豹変するクラスメイト
それから。
月例試験が終わり、放課後となった。
そう言えば試験の結果は、どうなったのだろうか。
手持無沙汰になったところで俺は、学生カードを確認してみる。
アルス・ウィルザード
所属 1E
保有SP 1100ポイント
学年順位 1/150
ランク D
前に獲得した100ポイントに加えて、新たに1000SPを獲得していた。
合わせてランクもEからDに昇格したようだ。
聞くところによると、Bランク以上になると、二年生への進級が確定となるらしい。
ふむ。
どうやら今回の試験でまた1つ進級に近づいたようだな。
引き続きSP集めには気を払っていくことにしよう。
でだ。
何時も通りであれば、貧困街(スラム)のアパートに真っ直ぐ帰宅をしているところであるのだが……。
生憎と今日は他にやるべきことがあるようだ。
付けられているな。
敵の数は2人だ。
1人は気配の隠し方が完全に素人なのだが、もう1人は明らかにプロのものである。
「いるんだろ。出て来いよ」
人気(ひとけ)のない裏路地に入ったところで俺は、振り返って、敵を誘い出してみることにした。
「ククク。調子はどうだい。
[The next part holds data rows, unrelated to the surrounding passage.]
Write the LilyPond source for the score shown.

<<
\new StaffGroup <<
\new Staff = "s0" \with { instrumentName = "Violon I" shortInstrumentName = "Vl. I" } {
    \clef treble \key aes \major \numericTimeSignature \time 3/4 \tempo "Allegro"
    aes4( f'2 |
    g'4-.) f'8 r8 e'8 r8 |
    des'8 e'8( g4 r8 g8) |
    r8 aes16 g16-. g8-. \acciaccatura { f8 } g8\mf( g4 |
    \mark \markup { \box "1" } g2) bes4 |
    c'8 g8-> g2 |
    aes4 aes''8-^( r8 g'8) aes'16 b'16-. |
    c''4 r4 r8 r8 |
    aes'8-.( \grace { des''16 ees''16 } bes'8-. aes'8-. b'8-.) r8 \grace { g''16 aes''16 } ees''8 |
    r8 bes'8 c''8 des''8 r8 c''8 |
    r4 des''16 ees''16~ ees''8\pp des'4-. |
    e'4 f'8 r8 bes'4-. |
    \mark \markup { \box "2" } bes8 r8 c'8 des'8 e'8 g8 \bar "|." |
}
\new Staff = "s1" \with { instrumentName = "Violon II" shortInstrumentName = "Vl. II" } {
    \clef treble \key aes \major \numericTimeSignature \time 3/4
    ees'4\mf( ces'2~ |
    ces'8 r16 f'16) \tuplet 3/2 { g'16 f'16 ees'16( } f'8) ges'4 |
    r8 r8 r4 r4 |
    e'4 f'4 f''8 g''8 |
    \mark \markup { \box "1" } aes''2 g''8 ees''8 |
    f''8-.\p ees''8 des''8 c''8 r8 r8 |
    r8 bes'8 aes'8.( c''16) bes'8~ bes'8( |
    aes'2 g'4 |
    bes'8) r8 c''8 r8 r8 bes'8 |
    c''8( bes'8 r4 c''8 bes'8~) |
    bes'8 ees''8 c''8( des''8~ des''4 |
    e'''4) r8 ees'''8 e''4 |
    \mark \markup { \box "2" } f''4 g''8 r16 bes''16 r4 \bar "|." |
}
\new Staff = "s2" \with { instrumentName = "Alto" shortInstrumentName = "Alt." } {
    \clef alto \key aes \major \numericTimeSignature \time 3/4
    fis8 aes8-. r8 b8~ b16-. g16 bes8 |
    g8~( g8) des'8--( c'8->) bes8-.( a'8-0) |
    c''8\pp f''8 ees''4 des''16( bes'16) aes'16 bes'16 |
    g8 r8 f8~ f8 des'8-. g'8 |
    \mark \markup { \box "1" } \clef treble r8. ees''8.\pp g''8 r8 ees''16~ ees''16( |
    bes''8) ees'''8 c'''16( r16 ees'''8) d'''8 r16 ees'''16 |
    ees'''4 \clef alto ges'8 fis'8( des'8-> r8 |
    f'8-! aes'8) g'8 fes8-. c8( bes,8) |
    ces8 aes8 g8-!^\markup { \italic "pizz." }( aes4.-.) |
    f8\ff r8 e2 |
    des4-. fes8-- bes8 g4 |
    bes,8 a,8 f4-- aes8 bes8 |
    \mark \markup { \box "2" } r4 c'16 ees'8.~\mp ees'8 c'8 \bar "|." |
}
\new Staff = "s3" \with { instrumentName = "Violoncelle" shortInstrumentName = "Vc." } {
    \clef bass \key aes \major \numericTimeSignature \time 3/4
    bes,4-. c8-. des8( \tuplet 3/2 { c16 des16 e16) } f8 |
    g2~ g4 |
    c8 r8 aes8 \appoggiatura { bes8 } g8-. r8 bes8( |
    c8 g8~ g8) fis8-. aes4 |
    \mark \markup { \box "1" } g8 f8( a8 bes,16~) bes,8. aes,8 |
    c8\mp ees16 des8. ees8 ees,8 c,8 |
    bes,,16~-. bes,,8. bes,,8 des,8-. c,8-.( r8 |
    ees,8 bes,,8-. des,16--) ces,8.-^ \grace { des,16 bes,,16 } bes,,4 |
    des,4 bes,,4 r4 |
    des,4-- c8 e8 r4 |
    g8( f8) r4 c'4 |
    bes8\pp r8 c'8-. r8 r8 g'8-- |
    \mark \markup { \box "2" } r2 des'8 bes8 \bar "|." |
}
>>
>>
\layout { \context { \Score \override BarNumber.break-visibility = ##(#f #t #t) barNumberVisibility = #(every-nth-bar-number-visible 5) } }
ア~ルスくん♪」
耳に障る不快な声が聞こえたかと思うと、見覚えのある顔がそこにいた。
デルクだ。
だが、その様子は明らかにおかしい。
目の焦点が合っておらず、体内の魔力量を大幅に増大させていた。
「ボクはねぇ。最高にハッピーな気分だよ! 目障りなキミをこれから始末することができるからねっ!」
ハイテンションで叫んだデルクは、腰に差した剣を抜く。
ふむ。
この動き、完全に吹っ切れて俺を殺すつもりで来ているようだ。
殺気に関しては、及第点を上げたいところであったが、残念だったな。
この殺気は自然に発生したものではない。
興奮作用。筋肉の増強。魔力の増強。
極めつけに凶暴化。
諸々含めて、DD(ディーツー)の症状の典型例である。
「ヒャハハハ! 死ねエエエエエエエエエエエエ!」
デルクの剣を受けるため、ポケットに入れていた銃で応戦する。
少し、驚いたな。
DD(ディーツー)は、既に学園の中にまで流行しているのか。
事態は俺が思っていたよりも、深刻なのかもしれない。